It has been seven years since journalist and political activist Itai Dzamara was abducted by suspected state security agents in Glen View, Harare, but efforts by his wife Sheffra Dorica, to ascertain his whereabouts from government have continued to hit a brick wall.
Dzamara’s wife wrote a petition to President Emmerson Mnangagwa, who assumed power in November 2017, demanding answers on her husband’s disappearance, but says she has not found joy.
“I have written to the government about Itai, but I have not been responded to. One day we will have answers,” she said.
The activist has not been seen since his disappearance on March 9, 2015, days after urging longtime leader Robert Mugabe to resign.

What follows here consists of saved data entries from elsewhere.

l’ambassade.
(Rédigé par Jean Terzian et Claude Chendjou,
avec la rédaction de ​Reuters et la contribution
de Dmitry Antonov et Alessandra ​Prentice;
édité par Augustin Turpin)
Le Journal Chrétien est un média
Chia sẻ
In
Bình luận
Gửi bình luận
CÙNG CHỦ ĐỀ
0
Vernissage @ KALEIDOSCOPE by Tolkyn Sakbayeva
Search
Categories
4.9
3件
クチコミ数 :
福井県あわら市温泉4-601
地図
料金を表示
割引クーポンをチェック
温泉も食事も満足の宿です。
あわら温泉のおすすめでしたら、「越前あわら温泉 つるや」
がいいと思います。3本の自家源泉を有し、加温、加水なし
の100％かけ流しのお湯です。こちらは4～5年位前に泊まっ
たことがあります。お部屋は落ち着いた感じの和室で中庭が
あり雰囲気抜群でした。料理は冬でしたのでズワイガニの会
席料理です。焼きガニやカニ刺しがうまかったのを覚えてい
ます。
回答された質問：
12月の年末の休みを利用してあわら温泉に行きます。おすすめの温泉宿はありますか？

He left behind his wife Sheffra Dorica and two children.
An activist of equal measure who shares the same background as Itai, journalist Hopewell Chin’ono on Wednesday launched a donation fund for Dzamara’s wife ” who is struggling on her own” because “He (Itai) was fighting for all of us.”
Dzamara left his home to get a haircut at the neighbourhood barbershop in Glen View, a high-density suburb in Harare and told his wife he would be back in a few minutes whom he asked to prepare breakfast.
He never returned.

Unidentified men outside the barbershop accused her 35-year-old husband of livestock theft, seized him and bundled him into one of their unmarked pick-up trucks before speeding off.

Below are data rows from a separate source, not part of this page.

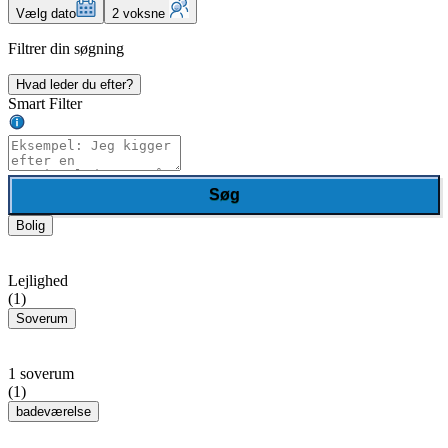
Vælg dato
2 voksne
Filtrer din søgning
Hvad leder du efter?
Smart Filter
Søg
Bolig
Lejlighed
(1)
Soverum
1 soverum
(1)
badeværelse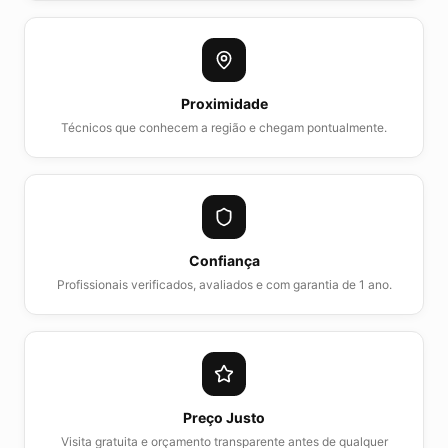
Proximidade
Técnicos que conhecem a região e chegam pontualmente.
Confiança
Profissionais verificados, avaliados e com garantia de 1 ano.
Preço Justo
Visita gratuita e orçamento transparente antes de qualquer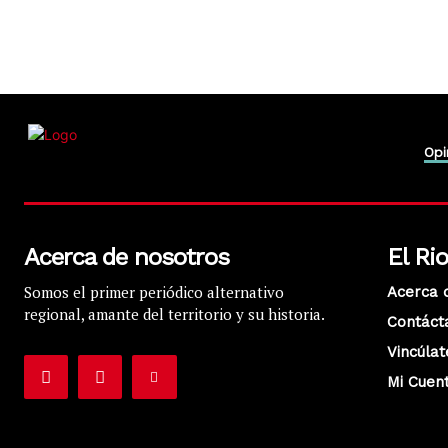
Opi
Acerca de nosotros
El Ri
Somos el primer periódico alternativo
Acerca 
regional, amante del territorio y su historia.
Contáct
Vincúlat
Mi Cuen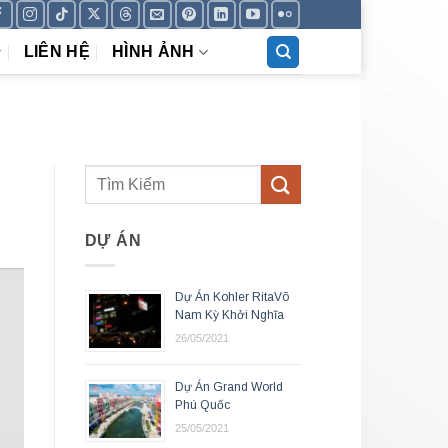
LIÊN HỆ
HÌNH ẢNH
DỰ ÁN
Dự Án Kohler RitaVõ
Nam Kỳ Khởi Nghĩa
26/05/2021
Dự Án Grand World
Phú Quốc
25/05/2021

Dzamara was the founder of the Occupy Africa Unity Square movement which demanded the resignation of the late President Robert Mugabe. Mugabe died in 2019.
Two years ago, Sheffra sent a letter to Mnangagwa requesting him to shed light on her husband’s whereabouts and to ascertain what happened to him.
She has not had any answer.
“I don’t think they are still investigating,” she said. “It’s like they have forgotten about it … It’s like Itai never existed,” Sheffra recently told the media.